The records that follow must be repeated exactly, minus the images.

..........

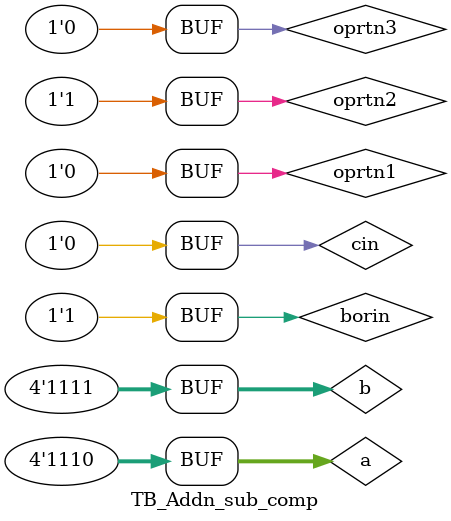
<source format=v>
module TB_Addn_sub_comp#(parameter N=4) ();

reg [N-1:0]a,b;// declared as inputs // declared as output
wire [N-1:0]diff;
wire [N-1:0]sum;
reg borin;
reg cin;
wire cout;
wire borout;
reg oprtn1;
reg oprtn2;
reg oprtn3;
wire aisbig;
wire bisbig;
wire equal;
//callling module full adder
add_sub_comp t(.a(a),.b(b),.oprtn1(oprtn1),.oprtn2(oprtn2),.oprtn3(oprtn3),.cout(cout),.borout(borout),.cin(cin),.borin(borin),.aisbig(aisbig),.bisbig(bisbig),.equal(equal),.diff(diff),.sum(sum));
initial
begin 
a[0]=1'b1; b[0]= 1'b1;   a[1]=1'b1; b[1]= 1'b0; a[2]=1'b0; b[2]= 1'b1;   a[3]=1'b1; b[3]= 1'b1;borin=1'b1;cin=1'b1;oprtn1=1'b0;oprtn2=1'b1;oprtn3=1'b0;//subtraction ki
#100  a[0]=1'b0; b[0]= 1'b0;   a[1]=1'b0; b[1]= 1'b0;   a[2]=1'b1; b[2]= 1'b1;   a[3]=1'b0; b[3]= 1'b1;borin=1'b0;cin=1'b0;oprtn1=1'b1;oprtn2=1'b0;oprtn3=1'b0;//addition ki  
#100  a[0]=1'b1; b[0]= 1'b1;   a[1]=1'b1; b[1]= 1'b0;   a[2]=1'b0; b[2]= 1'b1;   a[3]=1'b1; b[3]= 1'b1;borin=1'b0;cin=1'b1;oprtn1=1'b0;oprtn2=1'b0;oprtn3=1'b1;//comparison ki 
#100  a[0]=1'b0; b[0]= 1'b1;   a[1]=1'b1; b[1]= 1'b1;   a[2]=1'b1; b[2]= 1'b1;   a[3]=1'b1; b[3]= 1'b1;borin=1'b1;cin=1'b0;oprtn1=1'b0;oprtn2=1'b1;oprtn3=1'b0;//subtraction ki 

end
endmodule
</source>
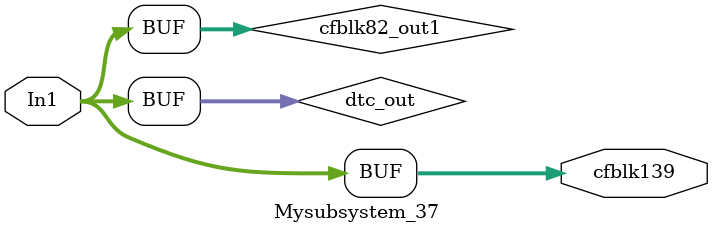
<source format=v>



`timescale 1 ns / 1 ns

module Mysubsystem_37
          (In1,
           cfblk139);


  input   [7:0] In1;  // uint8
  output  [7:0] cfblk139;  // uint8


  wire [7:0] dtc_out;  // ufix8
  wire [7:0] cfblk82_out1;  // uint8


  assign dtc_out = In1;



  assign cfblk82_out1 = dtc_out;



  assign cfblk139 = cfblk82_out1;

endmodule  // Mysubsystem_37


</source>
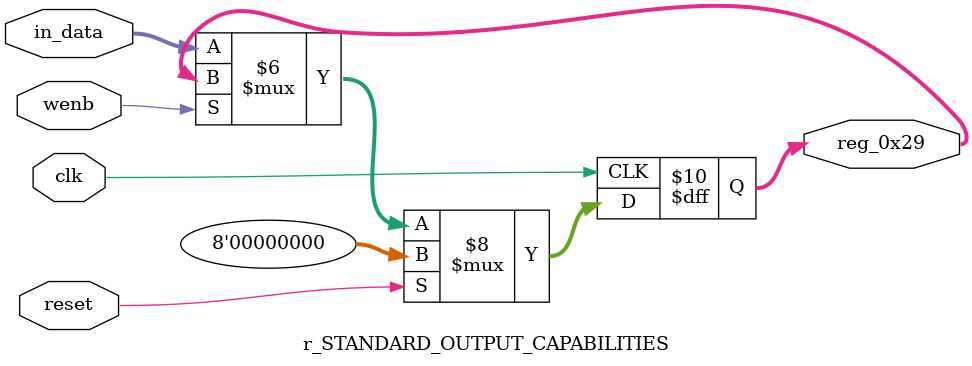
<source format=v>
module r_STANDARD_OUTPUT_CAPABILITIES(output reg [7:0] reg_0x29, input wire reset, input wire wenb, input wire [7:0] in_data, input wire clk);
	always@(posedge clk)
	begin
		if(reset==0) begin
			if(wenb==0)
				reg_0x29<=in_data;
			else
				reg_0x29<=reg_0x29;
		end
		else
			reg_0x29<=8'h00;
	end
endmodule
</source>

..........

• [YOUR RESPONSE]
<source format=v>
module TB_Addn_sub_comp#(parameter N=4) ();

reg [N-1:0]a,b;// declared as inputs // declared as output
wire [N-1:0]diff;
wire [N-1:0]sum;
reg borin;
reg cin;
wire cout;
wire borout;
reg oprtn1;
reg oprtn2;
reg oprtn3;
wire aisbig;
wire bisbig;
wire equal;
//callling module full adder
add_sub_comp t(.a(a),.b(b),.oprtn1(oprtn1),.oprtn2(oprtn2),.oprtn3(oprtn3),.cout(cout),.borout(borout),.cin(cin),.borin(borin),.aisbig(aisbig),.bisbig(bisbig),.equal(equal),.diff(diff),.sum(sum));
initial
begin 
a[0]=1'b1; b[0]= 1'b1;   a[1]=1'b1; b[1]= 1'b0; a[2]=1'b0; b[2]= 1'b1;   a[3]=1'b1; b[3]= 1'b1;borin=1'b1;cin=1'b1;oprtn1=1'b0;oprtn2=1'b1;oprtn3=1'b0;//subtraction ki
#100  a[0]=1'b0; b[0]= 1'b0;   a[1]=1'b0; b[1]= 1'b0;   a[2]=1'b1; b[2]= 1'b1;   a[3]=1'b0; b[3]= 1'b1;borin=1'b0;cin=1'b0;oprtn1=1'b1;oprtn2=1'b0;oprtn3=1'b0;//addition ki  
#100  a[0]=1'b1; b[0]= 1'b1;   a[1]=1'b1; b[1]= 1'b0;   a[2]=1'b0; b[2]= 1'b1;   a[3]=1'b1; b[3]= 1'b1;borin=1'b0;cin=1'b1;oprtn1=1'b0;oprtn2=1'b0;oprtn3=1'b1;//comparison ki 
#100  a[0]=1'b0; b[0]= 1'b1;   a[1]=1'b1; b[1]= 1'b1;   a[2]=1'b1; b[2]= 1'b1;   a[3]=1'b1; b[3]= 1'b1;borin=1'b1;cin=1'b0;oprtn1=1'b0;oprtn2=1'b1;oprtn3=1'b0;//subtraction ki 

end
endmodule
</source>
<source format=v>



`timescale 1 ns / 1 ns

module Mysubsystem_37
          (In1,
           cfblk139);


  input   [7:0] In1;  // uint8
  output  [7:0] cfblk139;  // uint8


  wire [7:0] dtc_out;  // ufix8
  wire [7:0] cfblk82_out1;  // uint8


  assign dtc_out = In1;



  assign cfblk82_out1 = dtc_out;



  assign cfblk139 = cfblk82_out1;

endmodule  // Mysubsystem_37


</source>
<source format=v>
module r_STANDARD_OUTPUT_CAPABILITIES(output reg [7:0] reg_0x29, input wire reset, input wire wenb, input wire [7:0] in_data, input wire clk);
	always@(posedge clk)
	begin
		if(reset==0) begin
			if(wenb==0)
				reg_0x29<=in_data;
			else
				reg_0x29<=reg_0x29;
		end
		else
			reg_0x29<=8'h00;
	end
endmodule
</source>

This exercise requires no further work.